WVa AG seeks stay of ruling that blocked school voucher law
Jul 18, 2022, 11:23 PM | Updated: Jul 19, 2022, 11:46 am
(Kenny Kemp/Charleston Gazette-Mail via AP, File)
CHARLESTON, W.Va. (AP) — West Virginia’s attorney general asked a court on Tuesday to stay a ruling that struck down a state-sponsored education voucher program.
Attorney General Patrick Morrisey filed his motion with the state Intermediate Court of Appeals. It seeks a stay, pending appeal, of a Kanawha County judge’s ruling July 6 involving the Hope Scholarship program. A law passed last year would have funneled state money into the program that incentivized families to pull their children out of K-12 public schools.
“The lower court’s ruling undermining parents’ freedom to choose how they educate their children is legally wrong and deeply disappointing, and we are ready to appeal as soon as the lower court issues its written order confirming its ruling from nearly two weeks ago,” Morrisey said in a statement. “In the meantime, we are urging the appellate court to stay the decision so that thousands of West Virginia families can receive the money the Legislature intended for the upcoming school year — which starts in a matter of weeks.”
Circuit Court Judge Joanna Tabit ruled that the program, which would have been one of the most far-reaching school choice programs in the country, violates the state’s constitutional mandate to provide “a thorough and efficient system of free schools.”

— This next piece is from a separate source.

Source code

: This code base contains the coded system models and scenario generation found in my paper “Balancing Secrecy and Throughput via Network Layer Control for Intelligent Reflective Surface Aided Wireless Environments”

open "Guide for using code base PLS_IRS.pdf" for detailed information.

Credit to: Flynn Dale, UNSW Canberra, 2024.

Without the stay, Morrisey argued that the state and families will “suffer irreparable harm: A validly enacted law will stand mute because the Legislature’s policy judgments ‘troubled’ a single judge, and students across the state will be stripped of educational opportunities for at least a year.”
Passed by the GOP-controlled state Legislature and signed by Republican Gov. Jim Justice, the law would have allowed families to apply for state funding to support private school tuition, homeschooling fees and a wide range of other expenses. More than 3,000 students had been approved to receive around $4,300 each during the program’s inaugural cycle.
Families could not receive the money if their children were already homeschooled or attending private school. To qualify, students had to have been enrolled in a West Virginia public school last year or set to begin kindergarten this upcoming school year.
In January, three parents filed a lawsuit saying the program incentivized students to withdraw from public schools and drained funds from the public education system. The suit was supported by the West Virginia Board of Education and Superintendent of Schools.